Part of a data file
____

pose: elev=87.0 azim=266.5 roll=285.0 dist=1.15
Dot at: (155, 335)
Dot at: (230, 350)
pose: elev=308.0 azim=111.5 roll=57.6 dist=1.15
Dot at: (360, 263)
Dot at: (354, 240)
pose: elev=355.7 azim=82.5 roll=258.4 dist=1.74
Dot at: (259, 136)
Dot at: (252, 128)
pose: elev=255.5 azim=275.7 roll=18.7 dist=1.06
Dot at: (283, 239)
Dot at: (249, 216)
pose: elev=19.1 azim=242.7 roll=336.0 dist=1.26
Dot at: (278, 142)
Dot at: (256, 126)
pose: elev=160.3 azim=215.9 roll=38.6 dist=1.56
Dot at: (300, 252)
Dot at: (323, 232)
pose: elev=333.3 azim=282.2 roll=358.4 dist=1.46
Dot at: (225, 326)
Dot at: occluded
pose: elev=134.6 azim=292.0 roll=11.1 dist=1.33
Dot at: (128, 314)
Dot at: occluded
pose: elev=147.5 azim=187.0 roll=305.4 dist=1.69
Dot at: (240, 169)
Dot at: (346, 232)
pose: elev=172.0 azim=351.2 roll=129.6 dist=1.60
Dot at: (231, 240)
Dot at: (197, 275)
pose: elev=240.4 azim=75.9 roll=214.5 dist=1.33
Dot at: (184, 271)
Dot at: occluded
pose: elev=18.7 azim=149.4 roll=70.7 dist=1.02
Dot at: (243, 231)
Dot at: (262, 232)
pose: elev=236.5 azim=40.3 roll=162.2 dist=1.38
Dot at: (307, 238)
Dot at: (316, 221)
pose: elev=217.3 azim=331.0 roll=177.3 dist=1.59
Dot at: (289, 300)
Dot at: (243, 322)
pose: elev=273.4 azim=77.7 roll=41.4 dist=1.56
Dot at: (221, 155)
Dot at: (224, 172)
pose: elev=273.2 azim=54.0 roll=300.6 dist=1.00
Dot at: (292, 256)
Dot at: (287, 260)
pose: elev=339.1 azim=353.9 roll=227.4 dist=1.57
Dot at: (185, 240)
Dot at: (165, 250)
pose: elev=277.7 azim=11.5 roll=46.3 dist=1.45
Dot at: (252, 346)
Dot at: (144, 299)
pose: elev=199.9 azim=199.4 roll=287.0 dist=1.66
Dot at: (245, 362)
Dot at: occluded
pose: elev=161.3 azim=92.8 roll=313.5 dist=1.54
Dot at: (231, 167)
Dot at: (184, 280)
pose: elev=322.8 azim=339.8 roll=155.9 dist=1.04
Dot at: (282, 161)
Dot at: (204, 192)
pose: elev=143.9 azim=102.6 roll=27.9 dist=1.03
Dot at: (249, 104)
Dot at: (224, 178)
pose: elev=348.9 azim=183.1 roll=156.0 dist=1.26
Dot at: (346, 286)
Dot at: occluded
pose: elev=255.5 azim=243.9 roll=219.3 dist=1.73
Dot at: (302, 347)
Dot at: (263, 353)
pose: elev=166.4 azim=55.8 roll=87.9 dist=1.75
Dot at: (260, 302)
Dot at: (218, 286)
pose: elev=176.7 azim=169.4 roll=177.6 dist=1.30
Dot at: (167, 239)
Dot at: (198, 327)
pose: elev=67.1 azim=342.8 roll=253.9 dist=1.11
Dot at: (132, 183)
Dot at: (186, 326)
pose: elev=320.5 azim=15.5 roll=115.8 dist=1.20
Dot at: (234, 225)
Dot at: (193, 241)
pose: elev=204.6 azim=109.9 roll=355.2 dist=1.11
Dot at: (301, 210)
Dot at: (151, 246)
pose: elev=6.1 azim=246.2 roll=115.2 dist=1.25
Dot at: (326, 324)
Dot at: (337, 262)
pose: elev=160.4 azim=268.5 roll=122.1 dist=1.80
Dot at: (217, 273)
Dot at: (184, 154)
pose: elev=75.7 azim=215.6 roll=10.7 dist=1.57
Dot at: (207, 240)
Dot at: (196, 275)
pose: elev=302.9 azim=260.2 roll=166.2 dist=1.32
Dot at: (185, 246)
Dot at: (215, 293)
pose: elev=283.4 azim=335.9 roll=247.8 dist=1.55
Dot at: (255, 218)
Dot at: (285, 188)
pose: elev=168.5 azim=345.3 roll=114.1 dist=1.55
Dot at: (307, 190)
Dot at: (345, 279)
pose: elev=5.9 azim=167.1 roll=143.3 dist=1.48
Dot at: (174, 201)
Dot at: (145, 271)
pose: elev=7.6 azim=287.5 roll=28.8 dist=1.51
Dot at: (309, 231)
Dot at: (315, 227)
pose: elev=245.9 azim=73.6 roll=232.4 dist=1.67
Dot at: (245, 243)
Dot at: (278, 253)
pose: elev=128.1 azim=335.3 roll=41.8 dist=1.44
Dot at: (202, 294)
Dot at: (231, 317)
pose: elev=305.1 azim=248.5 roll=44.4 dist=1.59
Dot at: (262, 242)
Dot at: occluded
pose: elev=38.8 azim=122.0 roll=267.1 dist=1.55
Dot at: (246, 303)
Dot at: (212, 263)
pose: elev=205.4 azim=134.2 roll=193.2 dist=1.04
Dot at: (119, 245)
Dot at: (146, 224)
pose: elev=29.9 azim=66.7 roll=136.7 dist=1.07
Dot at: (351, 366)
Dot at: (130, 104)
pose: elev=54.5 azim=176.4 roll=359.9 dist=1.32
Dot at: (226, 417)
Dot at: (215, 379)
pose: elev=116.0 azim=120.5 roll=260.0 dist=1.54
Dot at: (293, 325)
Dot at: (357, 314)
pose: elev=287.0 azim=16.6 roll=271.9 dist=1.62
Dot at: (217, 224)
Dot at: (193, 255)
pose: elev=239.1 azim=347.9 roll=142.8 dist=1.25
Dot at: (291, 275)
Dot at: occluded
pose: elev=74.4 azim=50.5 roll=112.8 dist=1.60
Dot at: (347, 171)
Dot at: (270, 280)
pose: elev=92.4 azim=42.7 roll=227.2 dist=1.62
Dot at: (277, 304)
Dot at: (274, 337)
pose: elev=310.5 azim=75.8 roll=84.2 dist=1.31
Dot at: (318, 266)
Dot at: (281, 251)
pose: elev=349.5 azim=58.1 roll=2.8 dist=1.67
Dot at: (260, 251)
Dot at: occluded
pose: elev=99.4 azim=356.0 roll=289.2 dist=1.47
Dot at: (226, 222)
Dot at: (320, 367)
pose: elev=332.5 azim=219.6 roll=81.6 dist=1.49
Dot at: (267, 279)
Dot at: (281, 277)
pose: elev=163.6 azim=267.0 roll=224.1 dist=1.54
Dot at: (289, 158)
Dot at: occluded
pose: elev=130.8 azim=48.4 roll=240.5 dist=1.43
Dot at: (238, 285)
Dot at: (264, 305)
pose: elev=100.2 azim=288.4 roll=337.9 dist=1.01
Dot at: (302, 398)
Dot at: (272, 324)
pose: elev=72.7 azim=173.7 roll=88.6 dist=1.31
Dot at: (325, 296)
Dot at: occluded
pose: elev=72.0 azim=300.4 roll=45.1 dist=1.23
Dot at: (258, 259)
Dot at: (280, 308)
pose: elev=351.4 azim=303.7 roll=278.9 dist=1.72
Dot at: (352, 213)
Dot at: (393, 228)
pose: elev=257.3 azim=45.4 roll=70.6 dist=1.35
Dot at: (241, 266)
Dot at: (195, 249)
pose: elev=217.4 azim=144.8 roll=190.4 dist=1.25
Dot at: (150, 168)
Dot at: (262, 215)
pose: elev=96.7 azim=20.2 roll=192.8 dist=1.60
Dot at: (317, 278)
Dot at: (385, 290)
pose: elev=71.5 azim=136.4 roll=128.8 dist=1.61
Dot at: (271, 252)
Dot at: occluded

____

_Direction_: Recast the lines of the material above as a numbered list, leaving out any blank lines.

_Solution to this problem_:
1. pose: elev=87.0 azim=266.5 roll=285.0 dist=1.15
2. Dot at: (155, 335)
3. Dot at: (230, 350)
4. pose: elev=308.0 azim=111.5 roll=57.6 dist=1.15
5. Dot at: (360, 263)
6. Dot at: (354, 240)
7. pose: elev=355.7 azim=82.5 roll=258.4 dist=1.74
8. Dot at: (259, 136)
9. Dot at: (252, 128)
10. pose: elev=255.5 azim=275.7 roll=18.7 dist=1.06
11. Dot at: (283, 239)
12. Dot at: (249, 216)
13. pose: elev=19.1 azim=242.7 roll=336.0 dist=1.26
14. Dot at: (278, 142)
15. Dot at: (256, 126)
16. pose: elev=160.3 azim=215.9 roll=38.6 dist=1.56
17. Dot at: (300, 252)
18. Dot at: (323, 232)
19. pose: elev=333.3 azim=282.2 roll=358.4 dist=1.46
20. Dot at: (225, 326)
21. Dot at: occluded
22. pose: elev=134.6 azim=292.0 roll=11.1 dist=1.33
23. Dot at: (128, 314)
24. Dot at: occluded
25. pose: elev=147.5 azim=187.0 roll=305.4 dist=1.69
26. Dot at: (240, 169)
27. Dot at: (346, 232)
28. pose: elev=172.0 azim=351.2 roll=129.6 dist=1.60
29. Dot at: (231, 240)
30. Dot at: (197, 275)
31. pose: elev=240.4 azim=75.9 roll=214.5 dist=1.33
32. Dot at: (184, 271)
33. Dot at: occluded
34. pose: elev=18.7 azim=149.4 roll=70.7 dist=1.02
35. Dot at: (243, 231)
36. Dot at: (262, 232)
37. pose: elev=236.5 azim=40.3 roll=162.2 dist=1.38
38. Dot at: (307, 238)
39. Dot at: (316, 221)
40. pose: elev=217.3 azim=331.0 roll=177.3 dist=1.59
41. Dot at: (289, 300)
42. Dot at: (243, 322)
43. pose: elev=273.4 azim=77.7 roll=41.4 dist=1.56
44. Dot at: (221, 155)
45. Dot at: (224, 172)
46. pose: elev=273.2 azim=54.0 roll=300.6 dist=1.00
47. Dot at: (292, 256)
48. Dot at: (287, 260)
49. pose: elev=339.1 azim=353.9 roll=227.4 dist=1.57
50. Dot at: (185, 240)
51. Dot at: (165, 250)
52. pose: elev=277.7 azim=11.5 roll=46.3 dist=1.45
53. Dot at: (252, 346)
54. Dot at: (144, 299)
55. pose: elev=199.9 azim=199.4 roll=287.0 dist=1.66
56. Dot at: (245, 362)
57. Dot at: occluded
58. pose: elev=161.3 azim=92.8 roll=313.5 dist=1.54
59. Dot at: (231, 167)
60. Dot at: (184, 280)
61. pose: elev=322.8 azim=339.8 roll=155.9 dist=1.04
62. Dot at: (282, 161)
63. Dot at: (204, 192)
64. pose: elev=143.9 azim=102.6 roll=27.9 dist=1.03
65. Dot at: (249, 104)
66. Dot at: (224, 178)
67. pose: elev=348.9 azim=183.1 roll=156.0 dist=1.26
68. Dot at: (346, 286)
69. Dot at: occluded
70. pose: elev=255.5 azim=243.9 roll=219.3 dist=1.73
71. Dot at: (302, 347)
72. Dot at: (263, 353)
73. pose: elev=166.4 azim=55.8 roll=87.9 dist=1.75
74. Dot at: (260, 302)
75. Dot at: (218, 286)
76. pose: elev=176.7 azim=169.4 roll=177.6 dist=1.30
77. Dot at: (167, 239)
78. Dot at: (198, 327)
79. pose: elev=67.1 azim=342.8 roll=253.9 dist=1.11
80. Dot at: (132, 183)
81. Dot at: (186, 326)
82. pose: elev=320.5 azim=15.5 roll=115.8 dist=1.20
83. Dot at: (234, 225)
84. Dot at: (193, 241)
85. pose: elev=204.6 azim=109.9 roll=355.2 dist=1.11
86. Dot at: (301, 210)
87. Dot at: (151, 246)
88. pose: elev=6.1 azim=246.2 roll=115.2 dist=1.25
89. Dot at: (326, 324)
90. Dot at: (337, 262)
91. pose: elev=160.4 azim=268.5 roll=122.1 dist=1.80
92. Dot at: (217, 273)
93. Dot at: (184, 154)
94. pose: elev=75.7 azim=215.6 roll=10.7 dist=1.57
95. Dot at: (207, 240)
96. Dot at: (196, 275)
97. pose: elev=302.9 azim=260.2 roll=166.2 dist=1.32
98. Dot at: (185, 246)
99. Dot at: (215, 293)
100. pose: elev=283.4 azim=335.9 roll=247.8 dist=1.55
101. Dot at: (255, 218)
102. Dot at: (285, 188)
103. pose: elev=168.5 azim=345.3 roll=114.1 dist=1.55
104. Dot at: (307, 190)
105. Dot at: (345, 279)
106. pose: elev=5.9 azim=167.1 roll=143.3 dist=1.48
107. Dot at: (174, 201)
108. Dot at: (145, 271)
109. pose: elev=7.6 azim=287.5 roll=28.8 dist=1.51
110. Dot at: (309, 231)
111. Dot at: (315, 227)
112. pose: elev=245.9 azim=73.6 roll=232.4 dist=1.67
113. Dot at: (245, 243)
114. Dot at: (278, 253)
115. pose: elev=128.1 azim=335.3 roll=41.8 dist=1.44
116. Dot at: (202, 294)
117. Dot at: (231, 317)
118. pose: elev=305.1 azim=248.5 roll=44.4 dist=1.59
119. Dot at: (262, 242)
120. Dot at: occluded
121. pose: elev=38.8 azim=122.0 roll=267.1 dist=1.55
122. Dot at: (246, 303)
123. Dot at: (212, 263)
124. pose: elev=205.4 azim=134.2 roll=193.2 dist=1.04
125. Dot at: (119, 245)
126. Dot at: (146, 224)
127. pose: elev=29.9 azim=66.7 roll=136.7 dist=1.07
128. Dot at: (351, 366)
129. Dot at: (130, 104)
130. pose: elev=54.5 azim=176.4 roll=359.9 dist=1.32
131. Dot at: (226, 417)
132. Dot at: (215, 379)
133. pose: elev=116.0 azim=120.5 roll=260.0 dist=1.54
134. Dot at: (293, 325)
135. Dot at: (357, 314)
136. pose: elev=287.0 azim=16.6 roll=271.9 dist=1.62
137. Dot at: (217, 224)
138. Dot at: (193, 255)
139. pose: elev=239.1 azim=347.9 roll=142.8 dist=1.25
140. Dot at: (291, 275)
141. Dot at: occluded
142. pose: elev=74.4 azim=50.5 roll=112.8 dist=1.60
143. Dot at: (347, 171)
144. Dot at: (270, 280)
145. pose: elev=92.4 azim=42.7 roll=227.2 dist=1.62
146. Dot at: (277, 304)
147. Dot at: (274, 337)
148. pose: elev=310.5 azim=75.8 roll=84.2 dist=1.31
149. Dot at: (318, 266)
150. Dot at: (281, 251)
151. pose: elev=349.5 azim=58.1 roll=2.8 dist=1.67
152. Dot at: (260, 251)
153. Dot at: occluded
154. pose: elev=99.4 azim=356.0 roll=289.2 dist=1.47
155. Dot at: (226, 222)
156. Dot at: (320, 367)
157. pose: elev=332.5 azim=219.6 roll=81.6 dist=1.49
158. Dot at: (267, 279)
159. Dot at: (281, 277)
160. pose: elev=163.6 azim=267.0 roll=224.1 dist=1.54
161. Dot at: (289, 158)
162. Dot at: occluded
163. pose: elev=130.8 azim=48.4 roll=240.5 dist=1.43
164. Dot at: (238, 285)
165. Dot at: (264, 305)
166. pose: elev=100.2 azim=288.4 roll=337.9 dist=1.01
167. Dot at: (302, 398)
168. Dot at: (272, 324)
169. pose: elev=72.7 azim=173.7 roll=88.6 dist=1.31
170. Dot at: (325, 296)
171. Dot at: occluded
172. pose: elev=72.0 azim=300.4 roll=45.1 dist=1.23
173. Dot at: (258, 259)
174. Dot at: (280, 308)
175. pose: elev=351.4 azim=303.7 roll=278.9 dist=1.72
176. Dot at: (352, 213)
177. Dot at: (393, 228)
178. pose: elev=257.3 azim=45.4 roll=70.6 dist=1.35
179. Dot at: (241, 266)
180. Dot at: (195, 249)
181. pose: elev=217.4 azim=144.8 roll=190.4 dist=1.25
182. Dot at: (150, 168)
183. Dot at: (262, 215)
184. pose: elev=96.7 azim=20.2 roll=192.8 dist=1.60
185. Dot at: (317, 278)
186. Dot at: (385, 290)
187. pose: elev=71.5 azim=136.4 roll=128.8 dist=1.61
188. Dot at: (271, 252)
189. Dot at: occluded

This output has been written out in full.